While I understand the intuition behind expectation, I don't really understand the meaning of variance and moment.

What is a good way to think of those two terms?


Solution 1:

Variance of a r.v. $X$ is $Var(X) = \mathbb{E}[(X-\mathbb{E}(X))^2]$. Variance is used as a measure for the dispersion of a random variable. If you are interested in how far a random variable is from what you expect; perhaps you would consider $\mathbb{E}(|X-\mathbb{E}(X)|)$ but see: https://stats.stackexchange.com/questions/118/standard-deviation-why-square-the-difference-instead-of-taking-the-absolute-val for why this we use the square instead.

For all except the first moment (i.e. the mean) the central moments (centred about the mean) are far more interesting.

As for the $r$th (central) moment of $X$, that is $\mathbb{E}[(X-\mathbb{E}(X))^r]$. The lower moments ($r<5$) are related to properties of the distribution:

$r=0$ is $1$

$r=1$ is $0$

$r=2$ is the variance which is a measure of the spread from the mean.

$r=3$ is related to skewness which is a measure of the asymmetry of the distribution. See: http://en.wikipedia.org/wiki/Skewness

$r=4$ is related to kurtois which is a measure of the 'peakedness' of a distribution. See: http://en.wikipedia.org/wiki/Kurtosis

For $r\geq5$ they become slightly harder to compute. The $5th$ central moment is a measure for the asymmetry of the distributions tails, but I would use skewness instead.

Solution 2:

There are many good answers possible, depending on how one's intuition works and one's experience with related things like averages, $L^p$ norms, etc. One answer that builds on your intuition of an expectation is to think of the higher central moments as weighted expectations. The central third moment, for example, is defined as the expectation of the third powers of deviations from the mean. Split a third power into two parts: one is the deviation from the mean (let's call it, after common statistical parlance, the "residual") and the other is the squared deviation from the mean (ergo, the squared residual). Treat the latter as a weight. As the residual gets larger in size, these weights get larger (in a quadratic fashion). The third central moment is the weighted "average" of the residuals. (I have to put "average" in quotes because, strictly speaking, to deserve being called an average one would require the weights themselves to average out to 1, but they don't usually do that.) Thus, the third central moment gives disproportionately greater emphasis to larger residuals compared to smaller ones. (It is possible for that emphasis to be so great that the third central moment doesn't even exist: if the probability doesn't decay rapidly enough with the size of the residual, the weights can swamp the probability, with the net effect of creating an infinitely great third central moment.)

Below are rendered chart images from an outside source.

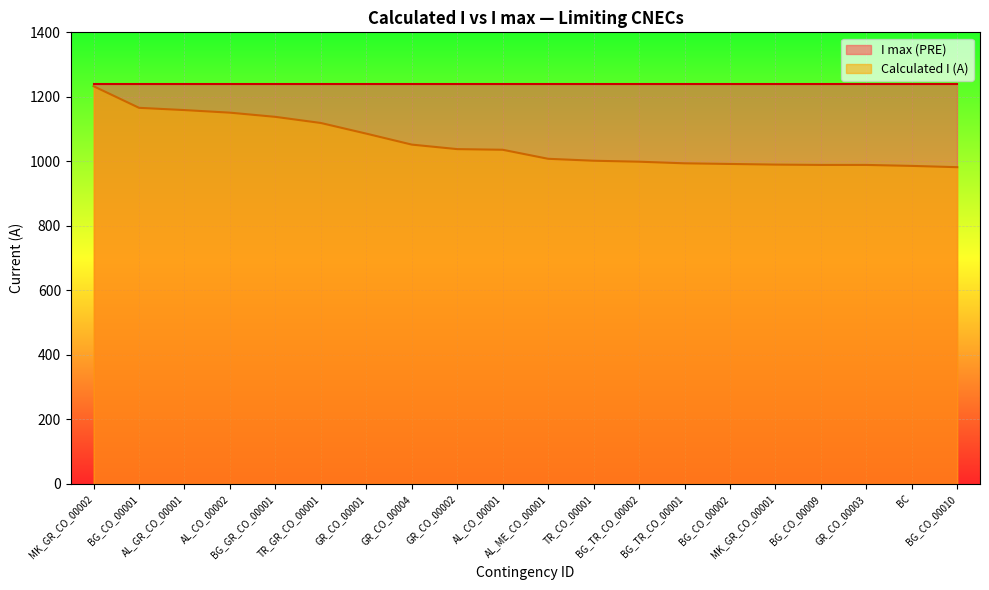

At which category does the chart reach its minimum across all series?

BG_CO_00010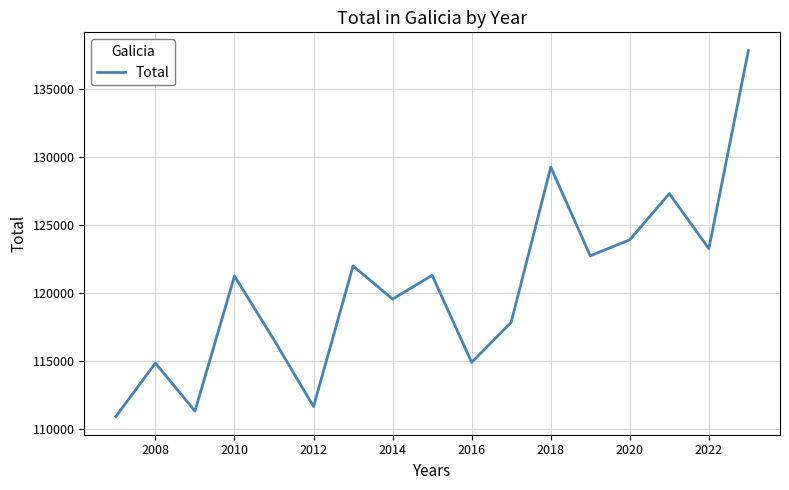

What is the minimum value shown in the chart?

110941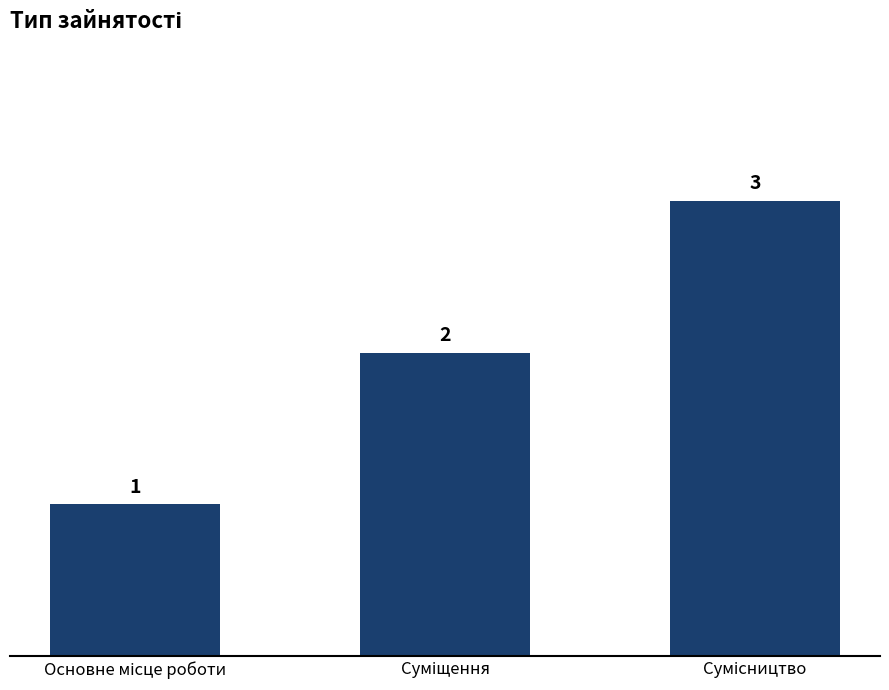

What is the greatest value displayed?

3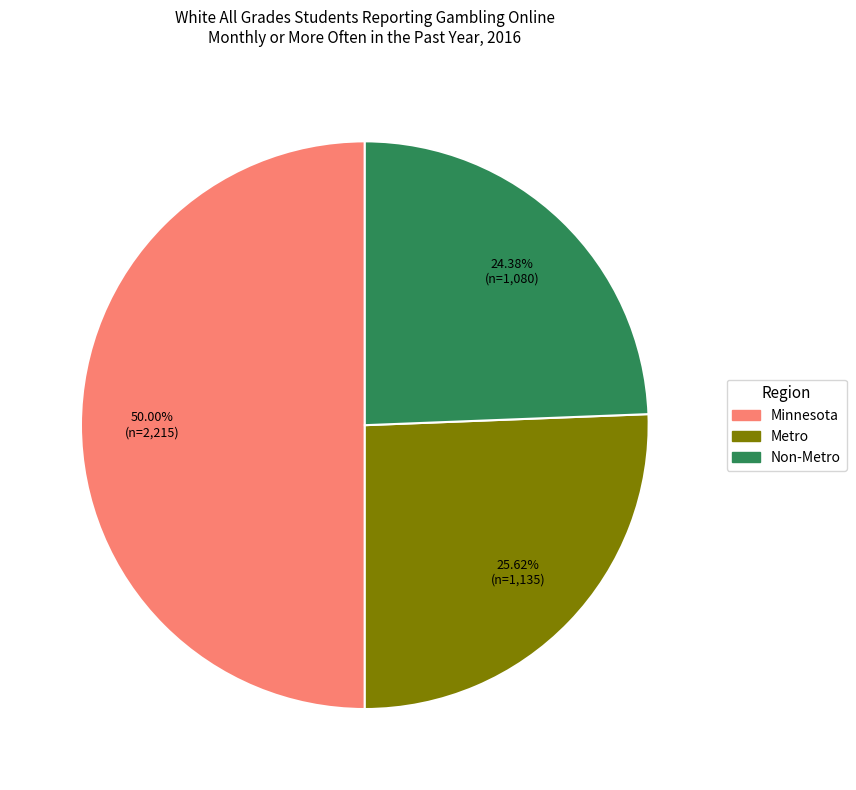

The Non-Metro slice represents 15% of the pie. True or false?

False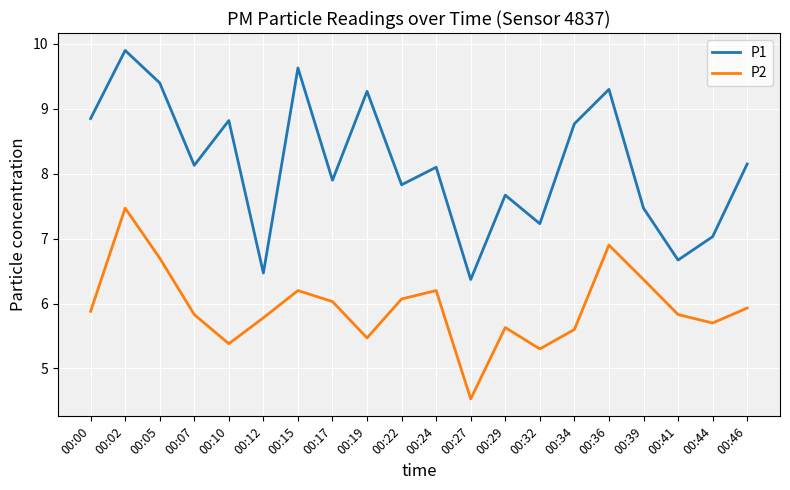

What are all the series names shown in the legend?

P1, P2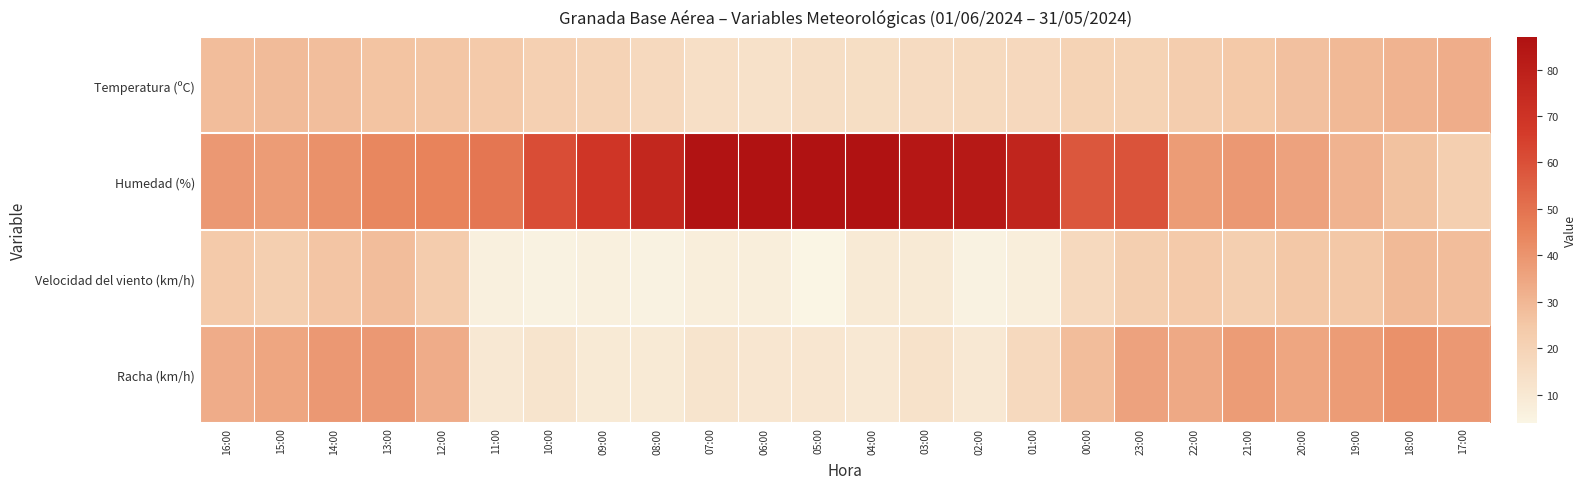

What is the difference between the highest and lowest values at 22:00?

15.3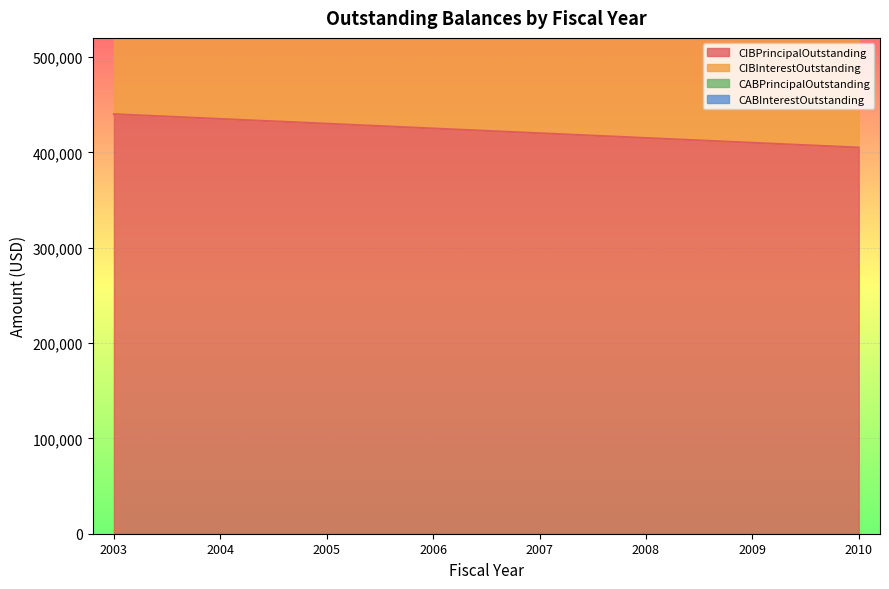

What is the approximate value of CIBPrincipalOutstanding at 2003?

440000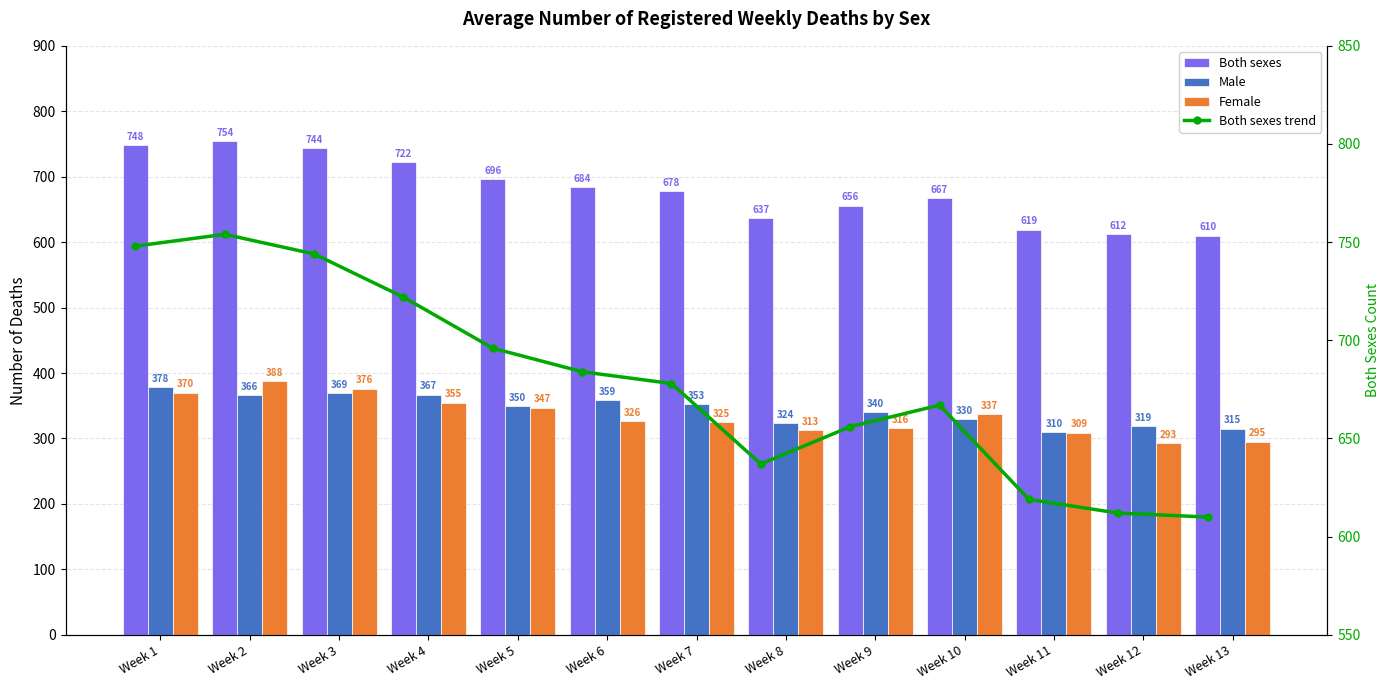

What is the sum of all Both sexes values?

8827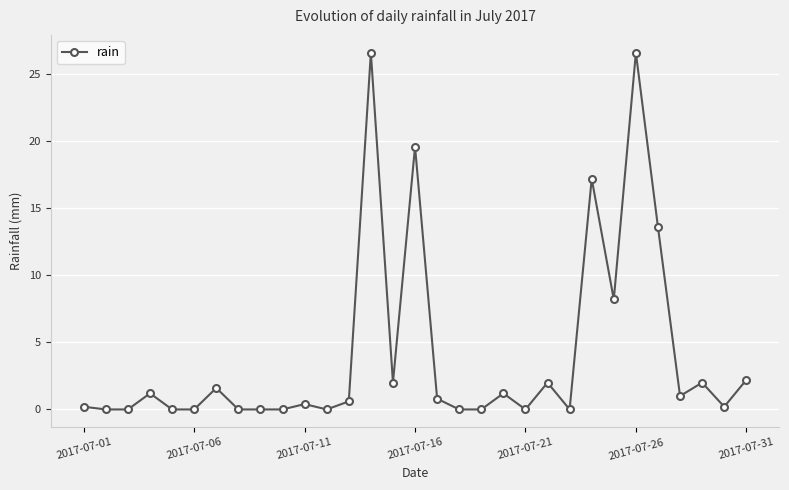

Reading left to right, list all the values displayed in this chart.

0.2	0.0	0.0	1.2	0.0	0.0	1.6	0.0	0.0	0.0	0.4	0.0	0.6	26.6	2.0	19.6	0.8	0.0	0.0	1.2	0.0	2.0	0.0	17.2	8.2	26.6	13.6	1.0	2.0	0.2	2.2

You can understand, and even analyze, all other central moments in the same way, even fractional moments and absolute moments. It should be immediately clear, for instance, that the higher the moment, the more the weights are emphasized at extreme values: higher central moments measure (average) behavior of the probability distribution at greater distances from the mean.

Solution 3:

The localization and the dispersion probabilistic measures can be "seen" as the corresponding momentums of mechanical systems of "probabilistic masses".

The expectation has the following mechanical interpretation. Given that $F(x)$ is the "probabilistic mass" contained in the interval $0\le X\lt x$ (in one dimention), the mathematical expectation of the random variable $X$ is the static momentum with respect to the origin of the "probabilistic masses" system.

The variance is the mechanical analog of the inertia momentum of the "probabilistic masses" system with respect to the center of masses.

The variance of the random variable $X$ is the 2nd order momentum of $X-m$ where $m$ is the expectation of $X$, i.e. $m=E(X)=\displaystyle\int_0^{x} x\, dF(x)$ ($F(x)$ is the cumulative distribution function).

The $k$-order momentum is the expectation of $(X-m)^k$.

Solution 4:

The variance is the expected squared deviation between the random variable and its expectation.

It measures how much the random variable scatters or spreads around its expectation.